LEGAMBIENTE, “SPORCO PETROLIO”: CORRUZIONE , INQUINAMENTO E MALAFFARE

Nella categoria Ambiente e Territorio da su 27 aprile 2016 0 Commenti

“(Petrolio), potere silenzioso ma non per questo meno prepotente, anzi!”. È una citazione di Pier Paolo Pasolini ad aprire l’ultimo dossier di  Legambiente, presentato l’8 aprile 2016 a Perugia, dal titolo Sporco Petrolio. Il rapporto, in 16 pagine, ha cercato di fare chiarezza sulle conseguenze dell’estrazione di petrolio e gas in Italia, prendendo in esame i principali scandali degli ultimi anni, tra illegalità, corruzione e inquinamento ambientale. Dal più recente caso del Centro Oli di Viggiano e dei casi collegati di Tempa Rossa (Pz) e Augusta (Sr), alla vicenda relativa alla piattaforma Vega al largo delle coste di Pozzallo (Rg), fino alla storia della Raffineria di Gela; dall’inchiesta sulla raffineria di Cremona a quella di Livorno, senza tralasciare indagini e sentenze su siti meno noti ma ugualmente coinvolti dall’illegalità che spesso caratterizza la filiera del petrolio.

Il settore delle estrazioni di petrolio e gas, si legge nel dossier, è in assoluto fra i più a rischio corruzione, con un tasso del 25% di corruzione percepita (dato Transparency, che definisce l’indice di corruzione percepita come i livelli di corruzione determinati da valutazioni di esperti e da sondaggi d’opinione”). Petrolio, gas e risorse minerarie costituiscono tuttora i settori a maggior rischio corruzione del mondo (dati Ong Global Witness). Su un campione di 427 casi di corruzione registrati fra il 1999 e il 2014, quelli riguardanti i settori citati rappresenterebbero da soli il 19% del totale. Da quanto emerge, l’alta propensione alla corruzione nel settore delle estrazioni di gas e idrocarburi è infatti dovuta principalmente alla sproporzione fra la forza contrattuale ed economica messa in campo dai singoli operatori economici titolari e gestori degli impianti e la debolezza politica ed economica dei territori dove insistono realmente le piattaforme estrattive.

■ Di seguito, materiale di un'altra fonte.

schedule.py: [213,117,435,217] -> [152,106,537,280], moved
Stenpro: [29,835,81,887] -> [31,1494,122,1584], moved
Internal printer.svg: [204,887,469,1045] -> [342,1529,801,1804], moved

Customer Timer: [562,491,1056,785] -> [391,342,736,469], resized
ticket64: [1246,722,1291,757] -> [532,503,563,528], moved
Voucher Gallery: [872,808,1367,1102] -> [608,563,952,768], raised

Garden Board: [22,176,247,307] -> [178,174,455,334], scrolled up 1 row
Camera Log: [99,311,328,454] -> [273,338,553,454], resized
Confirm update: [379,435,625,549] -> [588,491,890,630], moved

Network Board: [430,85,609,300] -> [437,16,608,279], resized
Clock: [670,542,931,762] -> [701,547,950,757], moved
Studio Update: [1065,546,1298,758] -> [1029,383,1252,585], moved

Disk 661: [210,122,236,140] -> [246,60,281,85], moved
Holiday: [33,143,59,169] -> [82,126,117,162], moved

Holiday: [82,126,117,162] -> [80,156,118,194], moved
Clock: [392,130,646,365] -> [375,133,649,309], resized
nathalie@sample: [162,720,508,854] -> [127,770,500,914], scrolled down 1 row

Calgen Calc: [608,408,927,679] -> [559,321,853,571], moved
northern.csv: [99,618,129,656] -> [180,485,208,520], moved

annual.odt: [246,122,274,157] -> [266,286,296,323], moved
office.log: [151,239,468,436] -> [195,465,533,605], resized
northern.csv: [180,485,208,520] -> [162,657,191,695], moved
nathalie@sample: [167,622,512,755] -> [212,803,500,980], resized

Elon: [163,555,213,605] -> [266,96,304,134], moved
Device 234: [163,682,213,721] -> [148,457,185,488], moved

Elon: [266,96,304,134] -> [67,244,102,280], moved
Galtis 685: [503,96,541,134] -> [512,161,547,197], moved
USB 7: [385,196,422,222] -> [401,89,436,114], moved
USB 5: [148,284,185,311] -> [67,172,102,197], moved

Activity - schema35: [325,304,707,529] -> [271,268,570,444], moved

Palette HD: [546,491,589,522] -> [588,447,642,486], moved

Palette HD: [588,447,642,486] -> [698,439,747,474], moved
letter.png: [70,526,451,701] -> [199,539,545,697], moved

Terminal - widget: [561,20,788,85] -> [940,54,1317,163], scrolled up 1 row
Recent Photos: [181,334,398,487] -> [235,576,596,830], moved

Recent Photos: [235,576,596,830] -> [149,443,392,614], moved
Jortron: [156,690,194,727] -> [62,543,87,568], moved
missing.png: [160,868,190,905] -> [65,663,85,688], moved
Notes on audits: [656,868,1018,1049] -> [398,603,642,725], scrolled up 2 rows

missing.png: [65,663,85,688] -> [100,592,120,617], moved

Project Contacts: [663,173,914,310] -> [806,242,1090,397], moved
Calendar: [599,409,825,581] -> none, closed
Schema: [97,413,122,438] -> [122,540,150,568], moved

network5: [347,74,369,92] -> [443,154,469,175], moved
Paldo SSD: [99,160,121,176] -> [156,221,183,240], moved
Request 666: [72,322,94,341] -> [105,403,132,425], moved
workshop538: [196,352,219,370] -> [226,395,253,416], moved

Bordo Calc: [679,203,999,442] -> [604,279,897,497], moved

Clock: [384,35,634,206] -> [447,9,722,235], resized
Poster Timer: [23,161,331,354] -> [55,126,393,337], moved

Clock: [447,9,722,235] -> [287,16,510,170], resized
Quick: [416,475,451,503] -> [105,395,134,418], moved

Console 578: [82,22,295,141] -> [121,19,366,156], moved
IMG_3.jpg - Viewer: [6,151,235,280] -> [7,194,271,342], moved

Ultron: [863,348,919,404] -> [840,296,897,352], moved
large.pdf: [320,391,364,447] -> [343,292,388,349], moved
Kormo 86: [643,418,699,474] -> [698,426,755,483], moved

La corruzione nel settore petrolifero è un micidiale strumento per aggirare leggi e processi democratici, per spostare ingenti risorse economiche in capo a pochi soggetti in grado di organizzare e gestire reti di corruttele e malaffare, per drenare a costi irrisori risorse pubbliche alle comunità locali, lasciando sul posto solo una lunga scia di problemi ambientali. Complice una normativa di tutela ambientale farraginosa, incoerente e spesso eccessivamente astratta, sostenuta da un sistema di controlli a dir poco inadeguato, la corruzione appare qui particolarmente a suo agio e in grado di piegare leggi e regolamenti dalla parte di interessi privati, leciti e illeciti, svilendo completamente il ruolo della pubblica amministrazione.

“ È un meccanismo che alimenta ancora di più le disuguaglianze e le ingiustizie sociali, suggellate da enormi danni ambientali” ha affermato Alessandro Ferri, presidente di Legambiente Basilicata“ in contesti sociali facilmente permeabili alle pratiche corruttive, sia per ragioni imputabili alla presenza di strutture criminali mafiose e di debolezza economica che per la scarsa ‘resistenza’ di inadeguati e vacillanti apparati politico istituzionali, i controlli risultano difficilissimi, tanto che gli stessi inquirenti raccontano la difficoltà di poter monitorare e controllare i sistemi di smaltimento.”

Un lungo approfondimento nel dossier è dedicato proprio alla Basilicata, partendo dalle ultimissime vicende giudiziarie fino all’inchiesta sul Centro Oli venuta alla luce a febbraio 2014 con un primo blitz dell’Antimafia per fermare un traffico organizzato di rifiuti e la sentenza del 4 aprile del tribunale di Potenza che condanna in primo grado gli ex vertici della Total Italia relativamente a un’indagine parallela sul sito Tempa Rossa, svolta nel 2008, per tangenti sugli appalti per l’estrazione del petrolio lucano. Un lungo lavoro investigativo sembrerebbe aver scoperchiato ciò che è stato definito dalla stampa Totalgate, per l’alto presunto coinvolgimento di dirigenti della Total insieme a imprenditori, politici (nazionali e locali) e manager petroliferi. In totale sono state 31 le persone a vario titolo coinvolte (di cui 9 condannate in primo grado), per reati di associazione per delinquere finalizzata alla corruzione e alla turbativa d’asta, corruzione e concussione, in attesa della decisione di secondo grado della Giustizia.